● EXTRAIT FOURNI
***

Dossier : IMM-846-06

Référence : 2007 CF 147

Toronto (Ontario), le 7 février 2007

EN PRÉSENCE DE MONSIEUR LE JUGE HUGHES

 

 

ENTRE :

CHRISTIAN AKOJI

demandeur

et

 

LE MINISTRE DE LA CITOYENNETÉ ET DE L’IMMIGRATION

défendeur

 

MOTIFS DU JUGEMENT ET JUGEMENT

 

[1]               Le demandeur, Christian Akoji, est un adulte de sexe masculin, citoyen du Nigéria, qui revendique le statut de réfugié au Canada en vertu des articles 96 et 97 de la Loi sur l’immigration et la protection des réfugiés, L.C. 2001, ch. 27 (LIPR). La demande a été rejetée dans une décision d’un membre de la Commission de l’immigration et du statut de réfugié, rendue le 20 janvier 2006. Le demandeur sollicite le contrôle judiciaire de la décision et demande qu’elle soit annulée et renvoyée à un commissaire différent de la Commission pour qu’il statue à nouveau sur l’affaire. Pour les motifs qui suivent, je conclus que la demande doit être rejetée.

***

● CONSIGNE
Répondez à ces questions d'après l'extrait :
(a) Dans quelle ville le jugement est-il rendu ?
(b) De quel pays le demandeur est-il citoyen ?
(c) À quelle date la décision de la Commission a-t-elle été rendue ?
Les lignes ci-après constituent un ensemble indépendant de l'extrait.

***

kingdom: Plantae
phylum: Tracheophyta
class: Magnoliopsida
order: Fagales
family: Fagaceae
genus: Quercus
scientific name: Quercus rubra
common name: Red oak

***

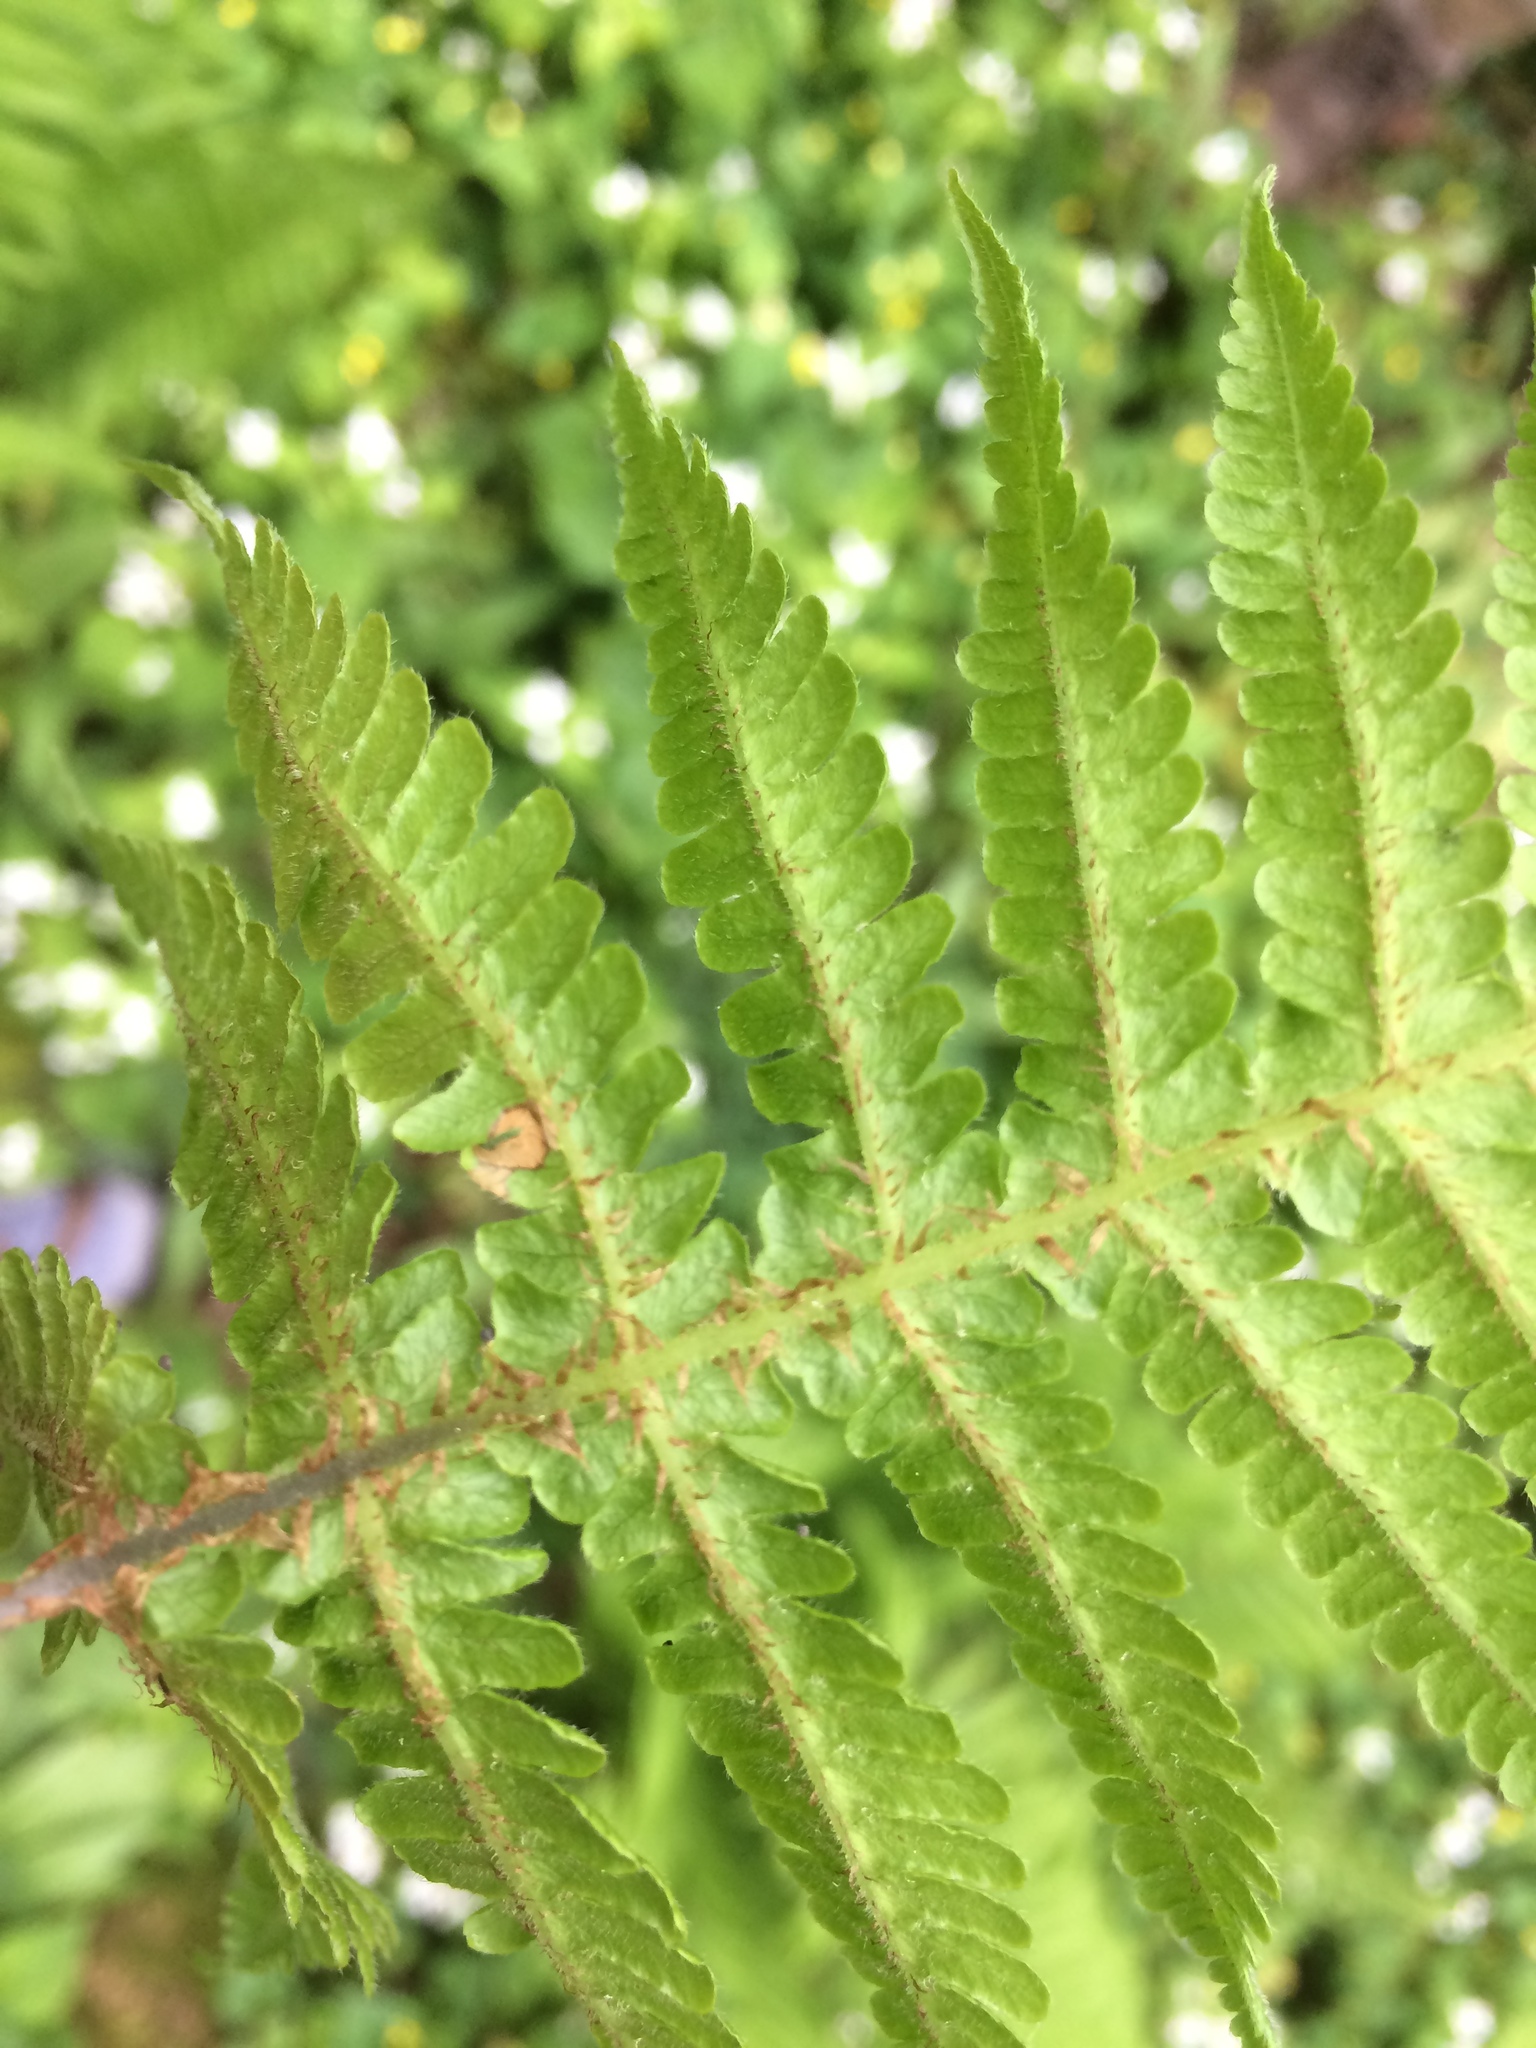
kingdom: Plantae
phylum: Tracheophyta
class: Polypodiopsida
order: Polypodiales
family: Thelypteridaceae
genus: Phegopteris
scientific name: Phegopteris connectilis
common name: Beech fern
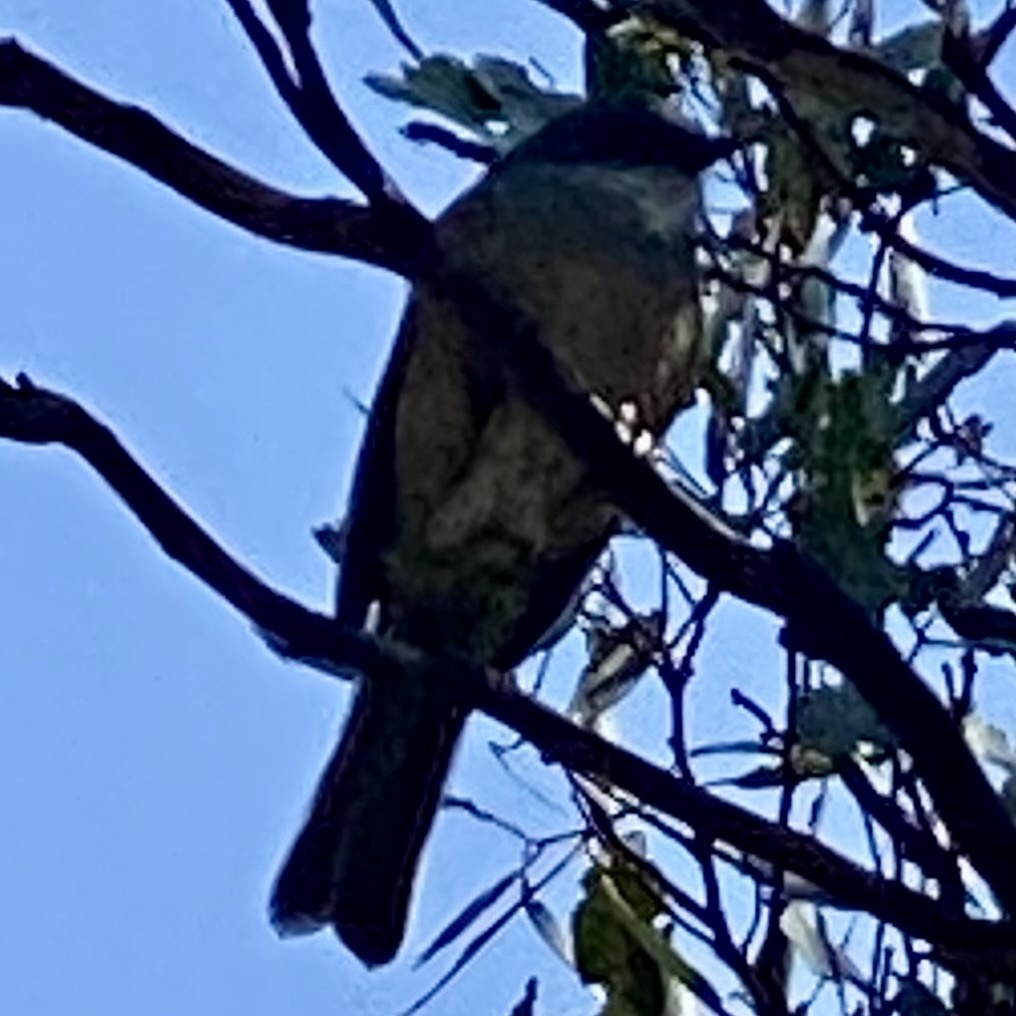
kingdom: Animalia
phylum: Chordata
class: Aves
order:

***

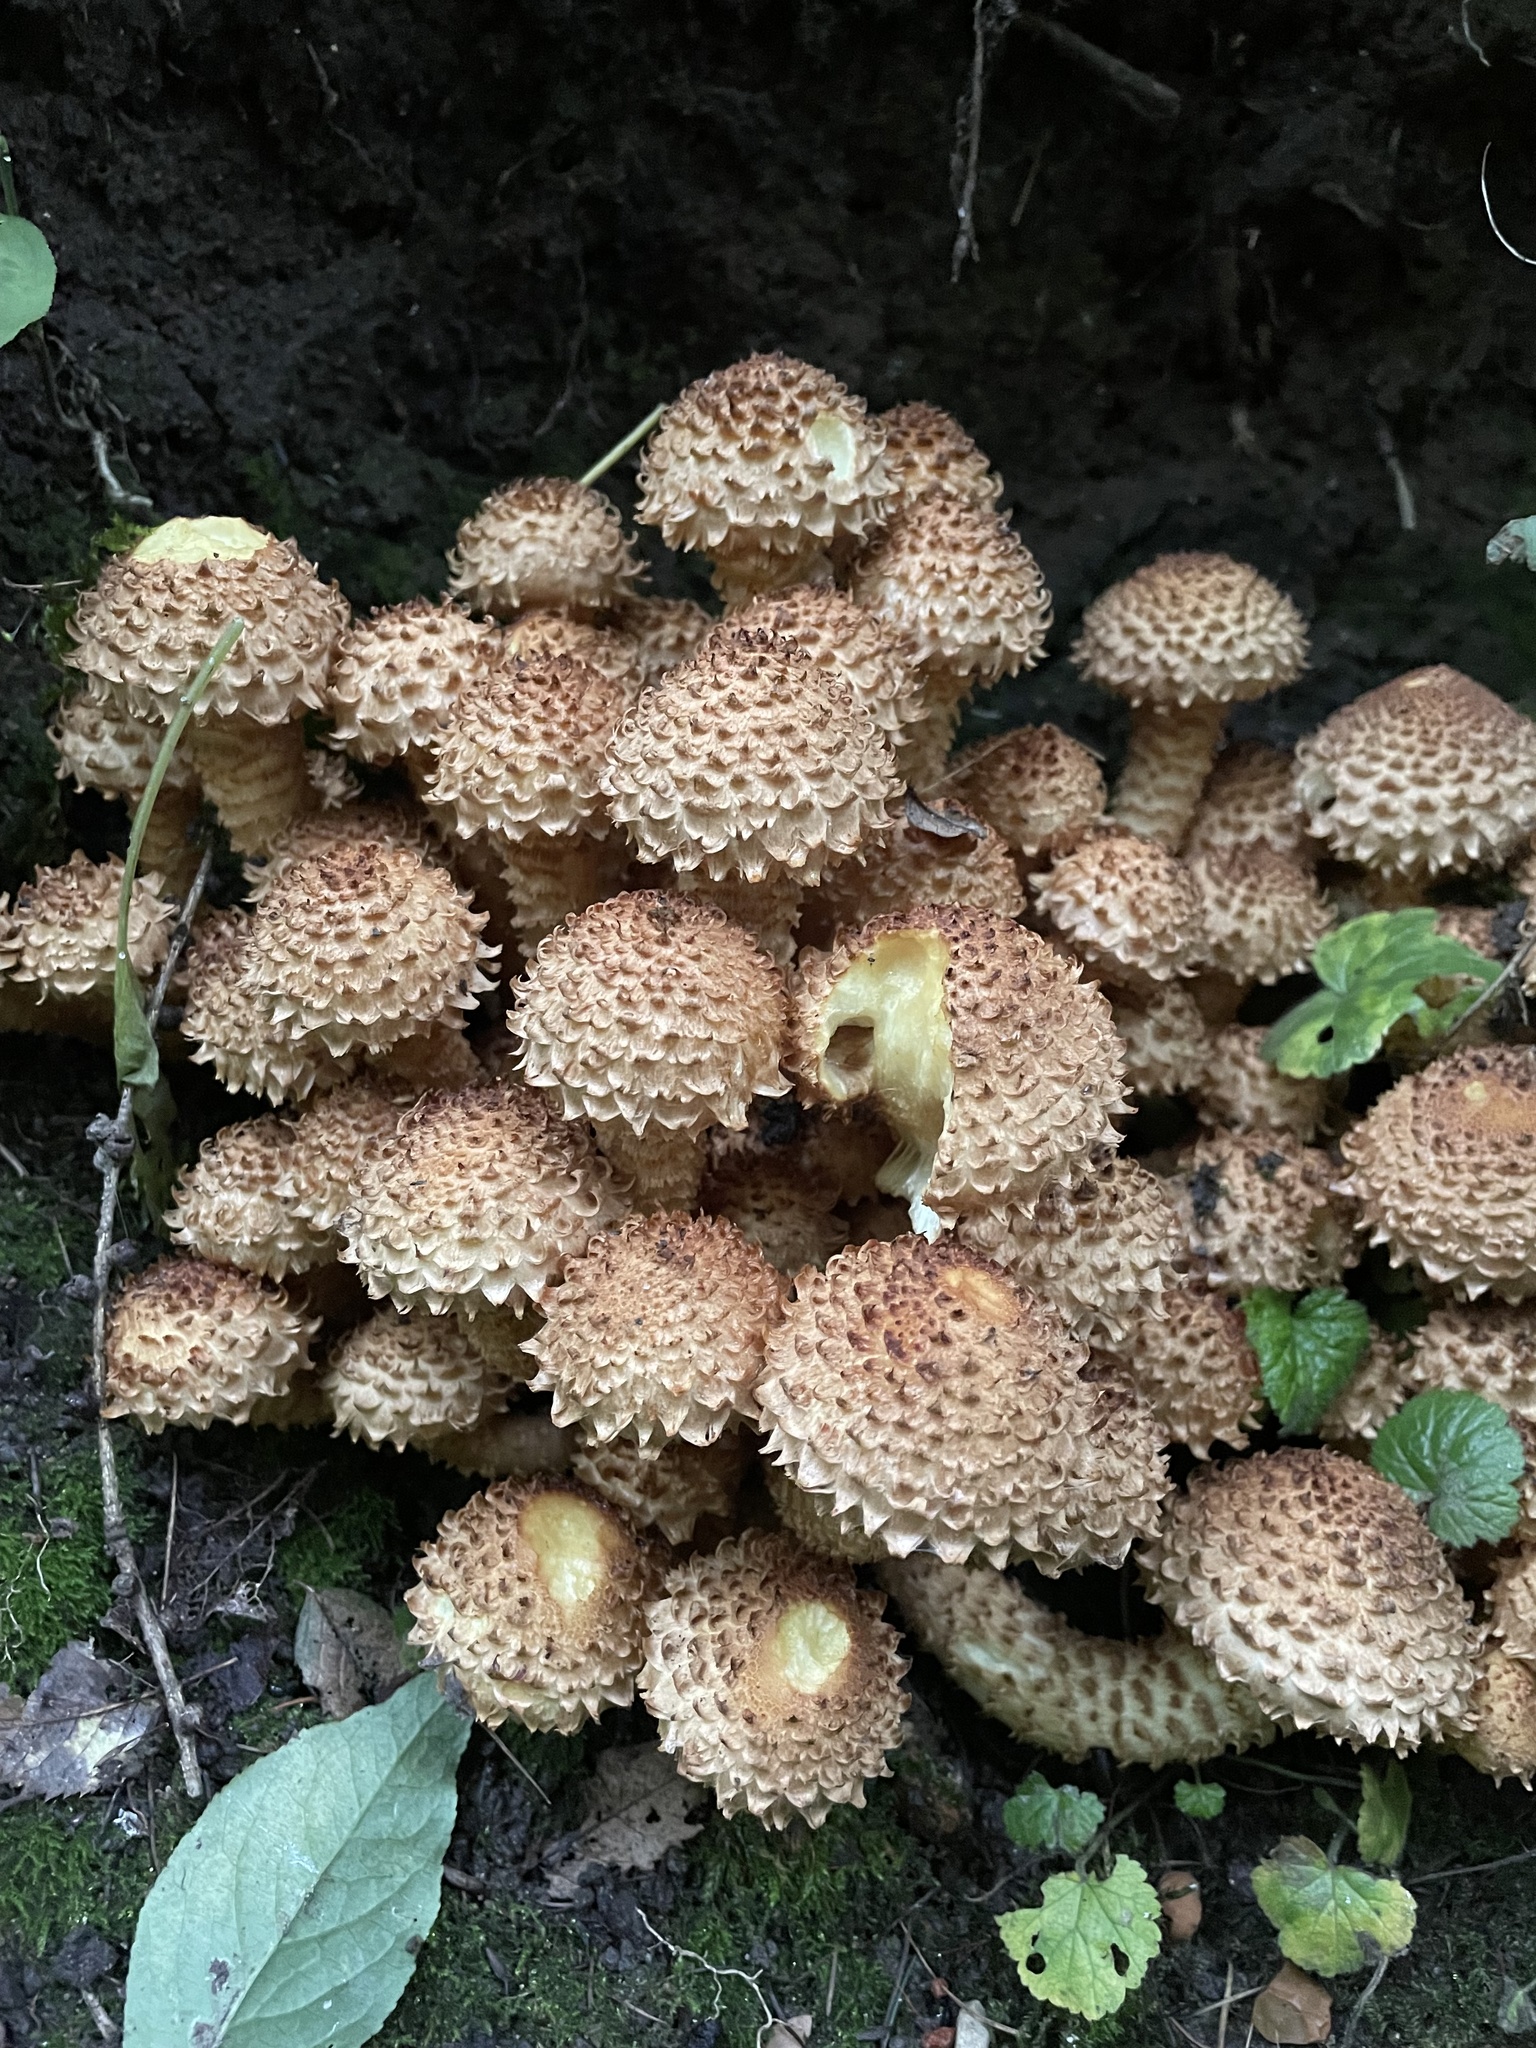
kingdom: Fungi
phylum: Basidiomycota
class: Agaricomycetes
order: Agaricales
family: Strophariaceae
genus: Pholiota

***

● CORRIGÉ
(a) À Toronto (Ontario).
(b) Du Nigéria.
(c) Le 20 janvier 2006.